A direção de fotografia de VERÃO VIOLENTO é de Tino Santoni, que repetiria a parceria com Zurlini em A MOÇA COM A VALISE (1961). As imagens em preto e branco fornecem um apelo ainda mais expressivo para os sentimentos de tintas dramáticas dos personagens. Se por um lado Carlo parece ser mais contido em seus sentimentos, Roberta deixa claro o quanto está impressionada com o fato de nunca ter sentido tanto amor assim em sua vida, na cena em que os dois acordam deitados na areia da praia, depois de uma noite juntos.

É impressionante como Zurlini ainda não tem o reconhecimento devido nos cânones que elevam os principais nomes do cinema mundial. No livro 1001 Filmes para Ver Antes de Morrer, por exemplo, não há nenhum filme dele em destaque. Nem mesmo aquele que é talvez o mais famoso, A PRIMEIRA NOITE DE TRANQUILIDADE (1972), que eu lembro de ser destaque da revista SET em seus áureos tempos.

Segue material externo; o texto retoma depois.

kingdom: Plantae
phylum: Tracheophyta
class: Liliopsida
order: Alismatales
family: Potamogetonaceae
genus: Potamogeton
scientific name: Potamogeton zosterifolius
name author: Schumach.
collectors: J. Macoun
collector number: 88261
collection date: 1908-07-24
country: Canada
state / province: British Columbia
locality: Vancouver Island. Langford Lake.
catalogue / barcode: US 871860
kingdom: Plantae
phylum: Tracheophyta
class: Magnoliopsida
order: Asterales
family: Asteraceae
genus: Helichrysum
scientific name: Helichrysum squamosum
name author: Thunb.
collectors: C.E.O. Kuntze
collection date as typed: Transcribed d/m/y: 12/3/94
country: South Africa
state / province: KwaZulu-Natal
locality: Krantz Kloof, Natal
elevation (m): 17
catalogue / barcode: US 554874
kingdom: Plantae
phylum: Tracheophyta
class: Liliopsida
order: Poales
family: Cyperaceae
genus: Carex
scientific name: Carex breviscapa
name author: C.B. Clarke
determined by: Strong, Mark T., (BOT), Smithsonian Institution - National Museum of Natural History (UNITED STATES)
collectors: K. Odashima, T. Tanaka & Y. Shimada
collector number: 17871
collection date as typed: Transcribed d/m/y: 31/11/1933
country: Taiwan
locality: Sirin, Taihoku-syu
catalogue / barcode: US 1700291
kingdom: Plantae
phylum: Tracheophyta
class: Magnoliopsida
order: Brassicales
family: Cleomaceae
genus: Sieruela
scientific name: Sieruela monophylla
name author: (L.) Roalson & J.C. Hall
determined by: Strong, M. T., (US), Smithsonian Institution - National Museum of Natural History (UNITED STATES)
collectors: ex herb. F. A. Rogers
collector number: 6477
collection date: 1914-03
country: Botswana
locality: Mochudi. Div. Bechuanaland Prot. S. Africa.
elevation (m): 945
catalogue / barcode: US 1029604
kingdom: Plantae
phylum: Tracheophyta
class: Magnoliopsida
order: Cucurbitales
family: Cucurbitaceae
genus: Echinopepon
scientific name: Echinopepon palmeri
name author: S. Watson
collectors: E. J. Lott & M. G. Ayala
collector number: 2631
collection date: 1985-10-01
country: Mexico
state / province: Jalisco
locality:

Mas falemos um pouco do ator homenageado que nos deixou. Jean-Louis Trintignant (1930-2022) talvez tenha chamado primeiramente minha atenção com o excelente A FRATERNIDADE É VERMELHA (1994), o último longa de Krzysztof Kieslowski, visto nos primeiros anos de minha cinefilia. Talvez eu já tivesse visto o thriller político Z (1969), de Constantin Costa-Gavras em VHS, mas não tenho certeza disso. Outros dois filmes maravilhosos protagonizados por Trintingnant e que vi em casa foram o western O VINGADOR SILENCIOSO (1968), de Sergio Corbucci, e a comédia dramática MINHA NOITE COM ELA (1969), de Éric Rohmer. No fim da carreira, o ator ganharia muito destaque no impactante AMOR (2012), de Michael Haneke. O último filme dele que vi no cinema foi OS MELHORES ANOS DE UMA VIDA (2019), uma das continuações do clássico UM HOMEM, UMA MULHER (1966), de Claude Lelouch. Há vários outros filmes com a presença deste grande ator que ainda não tive a oportunidade de ver, mas com o tempo conhecerei ao menos parte deles.

+ DOIS FILMES

TRIUNFOS DE MULHER (Night Nurse)

Cada vez tenho gostado mais das produções americanas dos anos 1930. A estranheza ocasionada pelo som ainda incipiente na indústria me dá uma sensação muito gostosa, assim como o estilo de atuação. Sem falar que é como entrar numa máquina do tempo que nos leva a momentos e a comportamentos um pouco mais diferentes do que estamos acostumados a ver em filmes hollywoodianos. Este TRIUNFOS DE MULHER (1931) me atraiu pela direção de William A. Wellman e pela presença de Barbara Stanwyck, que considero uma das atrizes mais brilhantes do cinema americano. Aqui ela está novinha, com vinte e poucos anos, e no papel de uma jovem que busca a profissão de enfermeira. A primeira meia hora do filme a apresenta na rotina de trabalhar como enfermeira noturna em um hospital. O restante do filme, curtinho, a torna heroína de uma trama envolvendo um gângster simpático e um chofer malvado numa situação de uma família problemática e crianças doentes. Clark Gable aparece em papel que antecipa um pouco o jeito machão de seus filmes mais famosos. O final é empolgante e divertido.

GREAT FREEDOM (Große Freiheit)

Este filme dirigido por Sebastian Meise trata de uma situação que renderia diversos outros títulos, que é a questão da criminalização da homossexualidade, que na Inglaterra também era crime passível de cadeia até 1967. Na Alemanha (Ocidental), onde se passa a história, essa lei continuou por ainda mais tempo, e é nesse período, que vai de 1945 até o início dos anos 1970, que se passa a trama de GREAT FREEDOM (2021), documentando a trajetória de idas e vindas ao cárcere de Hans Hoffmann, vivido por Franz Rogowski. Aliás, que bela interpretação a desse ator, que inclusive emagrece bastante para viver o personagem em momento imediatamente posterior ao fim da Segunda Guerra Mundial. Como a trama não é contada de maneira tão linear, alguns eventos só são conhecidos à medida que vamos nos adaptando àquele ambiente sujo e opressivo. Há até um ou outro momento de ternura, mas no geral é um filme bem seco. Até a fotografia evita cores mais vivas e abraça a vida não vivida, apenas sobrevivida.